Analyzing intracellular force transduction using novel biosensors

Cells are frequently subject to mechanical forces. Skin cells, for instance, are exposed to forces from shear, pressure or stretch whereas cells in the blood vessels are subject to the shear forces of the blood flow; cells in our lungs feel forces from inflation while cells in the heart sense the rhythmic contractions of the heartbeat. In addition cells also generate their own intracellular forces as is obvious during cell division or cell migration.

The ability of cells to integrate these kinds of mechanical information is central to a wide range of biological processes and has important implications for diseases such as arteriosclerosis, muscular dystrophies or cancer. The molecular mechanisms that underlie cells’ mechanosensitivity, however, are largely elusive.

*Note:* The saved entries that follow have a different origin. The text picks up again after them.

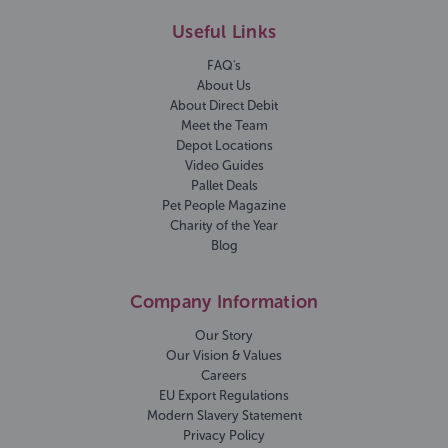
Useful Links
FAQ's
About Us
About Direct Debit
Meet the Team
Depot Locations
Video Guides
Pallet Deals
Pet People Magazine
Charity of the Year
Blog
Company Information
Our Story
Our Vision & Values
Careers
EU Export Regulations
Modern Slavery Statement
Privacy Policy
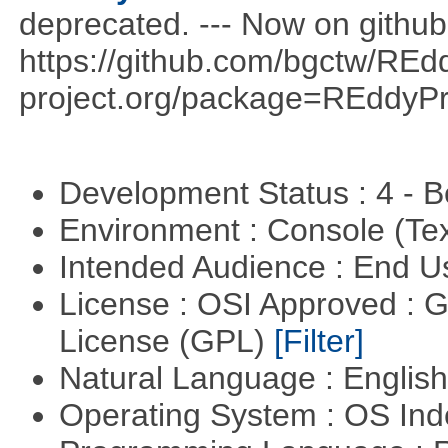
deprecated. --- Now on github
https://github.com/bgctw/REd
project.org/package=REddyP
Development Status : 4 - 
Environment : Console (Te
Intended Audience : End 
License : OSI Approved : 
License (GPL)
[Filter]
Natural Language : Englis
Operating System : OS In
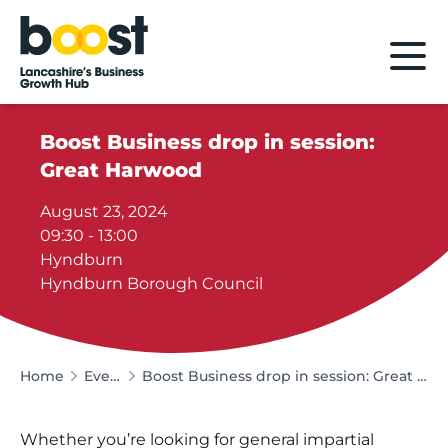
Home
Boost Business drop in session:
Great Harwood
August 23, 2024
09:30 - 13:00
Hyndburn
Hyndburn Borough Council
Home
Events
Boost Business drop in session: Great Harwood
Whether you’re looking for general impartial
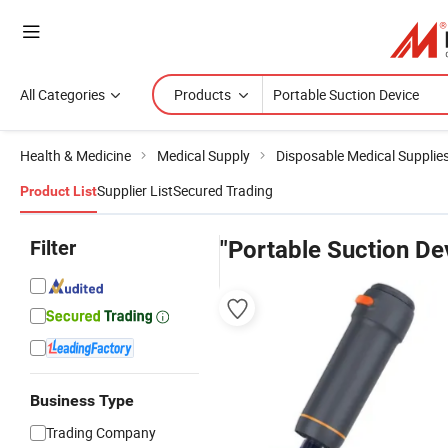
All Categories
Products
Health & Medicine
Medical Supply
Disposable Medical Supplie
Supplier List
Secured Trading
Product List
Filter
"Portable Suction De
Business Type
Trading Company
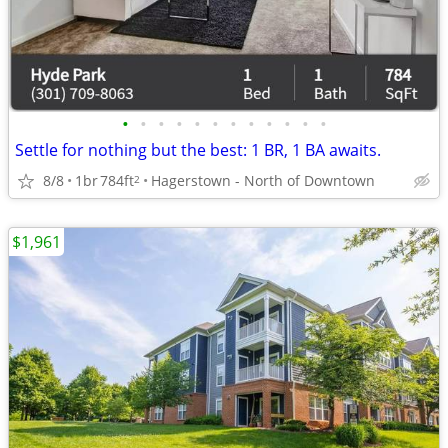
•
•
•
•
•
•
•
•
•
•
•
•
Settle for nothing but the best: 1 BR, 1 BA awaits.
8/8
1br
784ft
Hagerstown - North of Downtown
2
$1,961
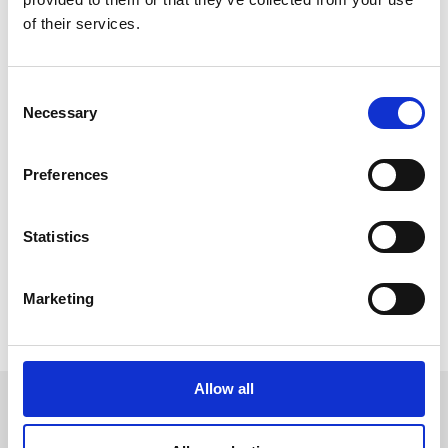
people
of their services.
3000+
doctors
Consent
Necessary
Selection
and medical staff
Preferences
Project website
Statistics
Marketing
Share
Allow all
Related stories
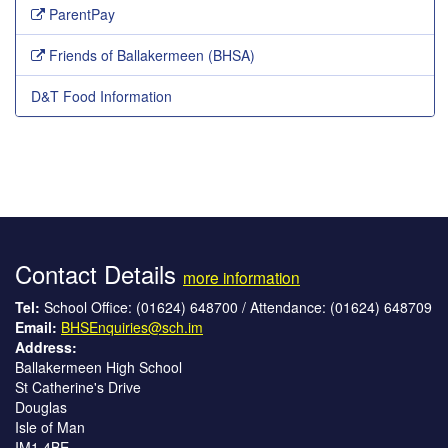
ParentPay
Friends of Ballakermeen (BHSA)
D&T Food Information
Contact Details
more information
Tel:
School Office: (01624) 648700 / Attendance: (01624) 648709
Email:
BHSEnquiries@sch.im
Address:
Ballakermeen High School
St Catherine's Drive
Douglas
Isle of Man
IM1 4BE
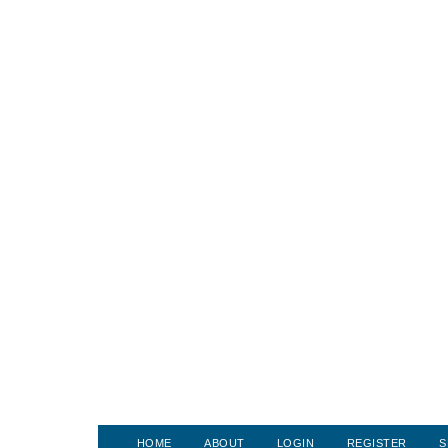
HOME
ABOUT
LOGIN
REGISTER
S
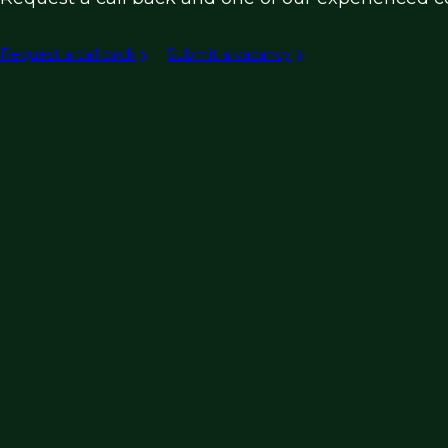
Request a call back
Submit a vacancy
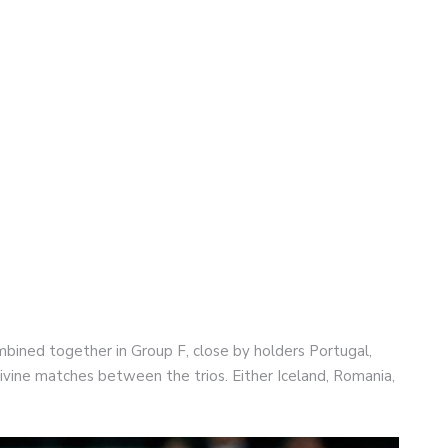
ned together in Group F, close by holders Portugal,
ivine matches between the trios. Either Iceland, Romania,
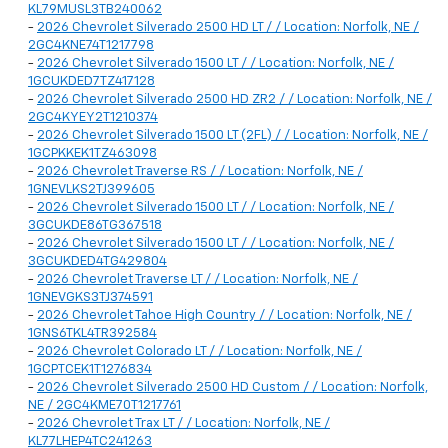
KL79MUSL3TB240062
-
2026 Chevrolet Silverado 2500 HD LT / / Location: Norfolk, NE /
2GC4KNE74T1217798
-
2026 Chevrolet Silverado 1500 LT / / Location: Norfolk, NE /
1GCUKDED7TZ417128
-
2026 Chevrolet Silverado 2500 HD ZR2 / / Location: Norfolk, NE /
2GC4KYEY2T1210374
-
2026 Chevrolet Silverado 1500 LT (2FL) / / Location: Norfolk, NE /
1GCPKKEK1TZ463098
-
2026 Chevrolet Traverse RS / / Location: Norfolk, NE /
1GNEVLKS2TJ399605
-
2026 Chevrolet Silverado 1500 LT / / Location: Norfolk, NE /
3GCUKDE86TG367518
-
2026 Chevrolet Silverado 1500 LT / / Location: Norfolk, NE /
3GCUKDED4TG429804
-
2026 Chevrolet Traverse LT / / Location: Norfolk, NE /
1GNEVGKS3TJ374591
-
2026 Chevrolet Tahoe High Country / / Location: Norfolk, NE /
1GNS6TKL4TR392584
-
2026 Chevrolet Colorado LT / / Location: Norfolk, NE /
1GCPTCEK1T1276834
-
2026 Chevrolet Silverado 2500 HD Custom / / Location: Norfolk,
NE / 2GC4KME70T1217761
-
2026 Chevrolet Trax LT / / Location: Norfolk, NE /
KL77LHEP4TC241263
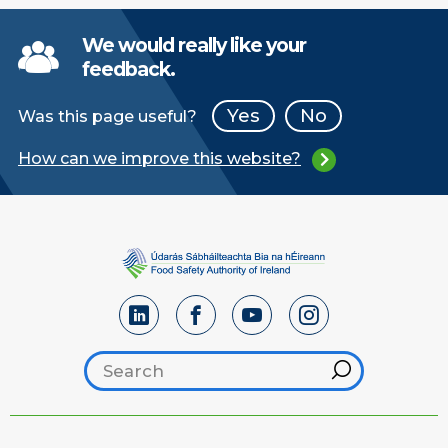
We would really like your
feedback.
Yes
No
Was this page useful?
How can we improve this website?
Search footer
Hint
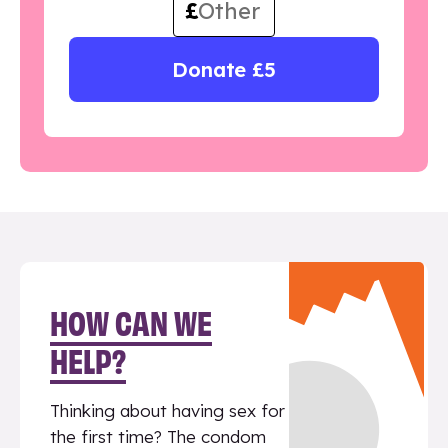
£
Donate £5
HOW CAN WE
HELP?
Thinking about having sex for
the first time? The condom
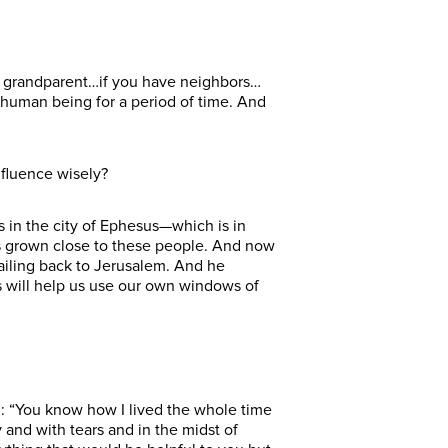
 or grandparent…if you have neighbors…
r human being for a period of time. And
nfluence wisely?
 in the city of Ephesus—which is in
’s grown close to these people. And now
ailing back to Jerusalem. And he
ds will help us use our own windows of
em: “You know how I lived the whole time
y and with tears and in the midst of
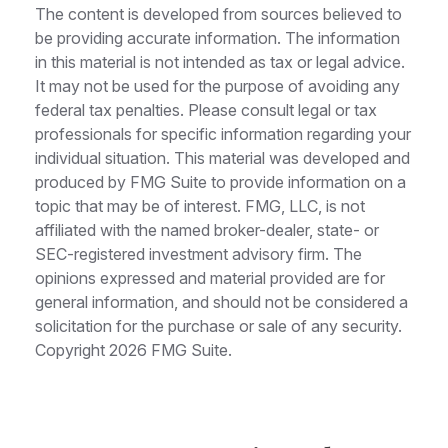
The content is developed from sources believed to
be providing accurate information. The information
in this material is not intended as tax or legal advice.
It may not be used for the purpose of avoiding any
federal tax penalties. Please consult legal or tax
professionals for specific information regarding your
individual situation. This material was developed and
produced by FMG Suite to provide information on a
topic that may be of interest. FMG, LLC, is not
affiliated with the named broker-dealer, state- or
SEC-registered investment advisory firm. The
opinions expressed and material provided are for
general information, and should not be considered a
solicitation for the purchase or sale of any security.
Copyright
2026 FMG Suite.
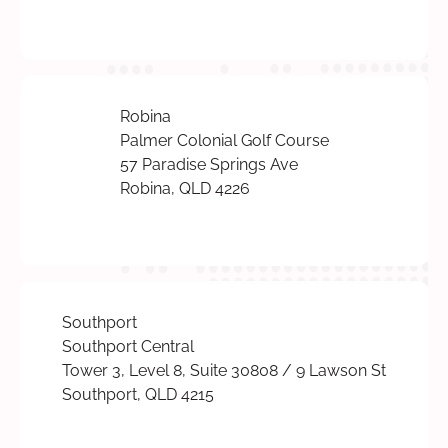
Robina
Palmer Colonial Golf Course
57 Paradise Springs Ave
Robina, QLD 4226
Southport
Southport Central
Tower 3, Level 8, Suite 30808 / 9 Lawson St
Southport, QLD 4215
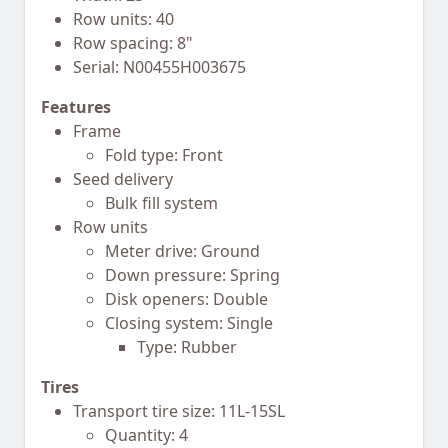
Row units: 40
Row spacing: 8"
Serial: N00455H003675
Features
Frame
Fold type: Front
Seed delivery
Bulk fill system
Row units
Meter drive: Ground
Down pressure: Spring
Disk openers: Double
Closing system: Single
Type: Rubber
Tires
Transport tire size: 11L-15SL
Quantity: 4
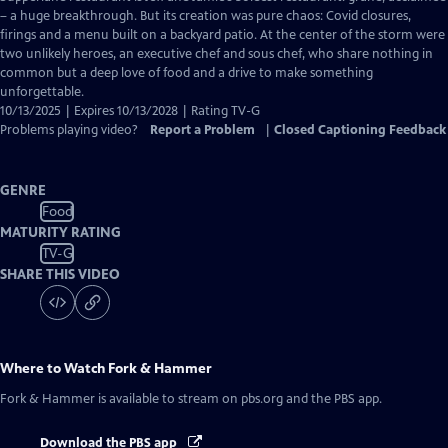
Closed
– a huge breakthrough. But its creation was pure chaos: Covid closures,
Captions
firings and a menu built on a backyard patio. At the center of the storm were
two unlikely heroes, an executive chef and sous chef, who share nothing in
common but a deep love of food and a drive to make something
unforgettable.
10/13/2025 | Expires 10/13/2028 | Rating TV-G
Problems playing video?
Report a Problem
|
Closed Captioning Feedback
GENRE
Food
MATURITY RATING
TV-G
SHARE THIS VIDEO
Where to Watch
Fork & Hammer
Fork & Hammer
is available to stream on pbs.org and the PBS app.
Download the PBS app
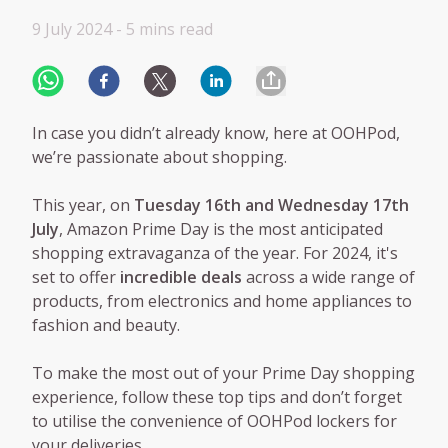
9 July 2024 -
5 mins
read
In case you didn’t already know, here at OOHPod,
we’re passionate about shopping.
This year, on
Tuesday 16th and Wednesday 17th
July
, Amazon Prime Day is the most anticipated
shopping extravaganza of the year. For 2024, it's
set to offer
incredible deals
across a wide range of
products, from electronics and home appliances to
fashion and beauty.
To make the most out of your Prime Day shopping
experience, follow these top tips and don’t forget
to utilise the convenience of OOHPod lockers for
your deliveries.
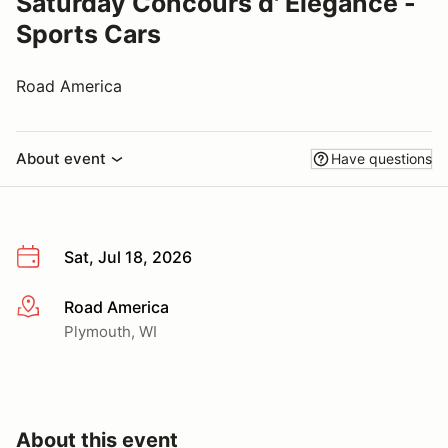
Saturday Concours d' Elegance -
Sports Cars
Road America
About event
Have questions
Sat, Jul 18, 2026
Road America
More info
Plymouth, WI
About this event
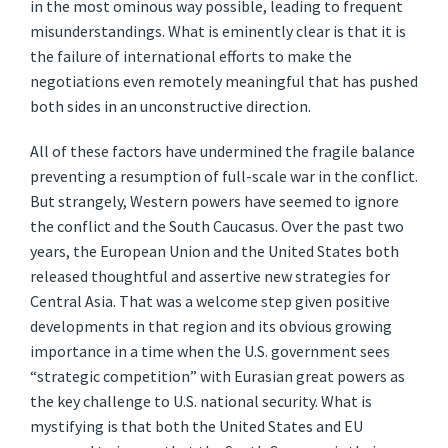
in the most ominous way possible, leading to frequent
misunderstandings. What is eminently clear is that it is
the failure of international efforts to make the
negotiations even remotely meaningful that has pushed
both sides in an unconstructive direction.
All of these factors have undermined the fragile balance
preventing a resumption of full-scale war in the conflict.
But strangely, Western powers have seemed to ignore
the conflict and the South Caucasus. Over the past two
years, the European Union and the United States both
released thoughtful and assertive new strategies for
Central Asia. That was a welcome step given positive
developments in that region and its obvious growing
importance in a time when the U.S. government sees
“strategic competition” with Eurasian great powers as
the key challenge to U.S. national security. What is
mystifying is that both the United States and EU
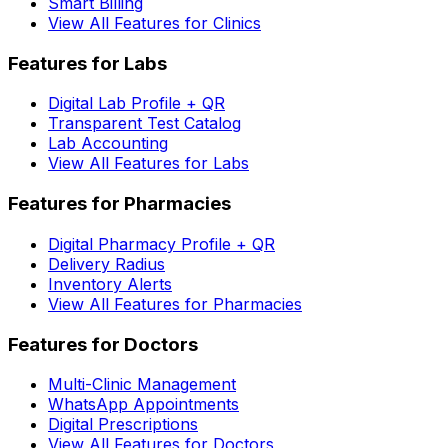
Smart Billing
View All Features for Clinics
Features for Labs
Digital Lab Profile + QR
Transparent Test Catalog
Lab Accounting
View All Features for Labs
Features for Pharmacies
Digital Pharmacy Profile + QR
Delivery Radius
Inventory Alerts
View All Features for Pharmacies
Features for Doctors
Multi-Clinic Management
WhatsApp Appointments
Digital Prescriptions
View All Features for Doctors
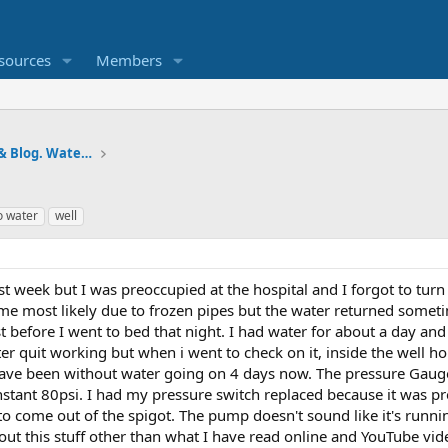
sources
Members
Pumps and Tanks Well Forum & Blog. Water is life.
o water
well
st week but I was preoccupied at the hospital and I forgot to turn
e most likely due to frozen pipes but the water returned sometime
 before I went to bed that night. I had water for about a day and a 
er quit working but when i went to check on it, inside the wel
have been without water going on 4 days now. The pressure Gaug
nstant 80psi. I had my pressure switch replaced because it was pre
to come out of the spigot. The pump doesn't sound like it's runnin
ut this stuff other than what I have read online and YouTube vid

The reason for our limited understanding has been the lack of suitable methods to study force propagation on the sub-cellular level in living cells.

We have developed a light microscopy-based method that uses ‘Förster resonance energy transfer (FRET)’ to visualize and quantify mechanical forces within cells. The technique allows us to study mechanisms of force transduction on the molecular level, with high sensitivity and spatio-temporal resolution. It has been successfully used to determine mechanical forces across the cell adhesion protein vinculin and is currently applied to other proteins.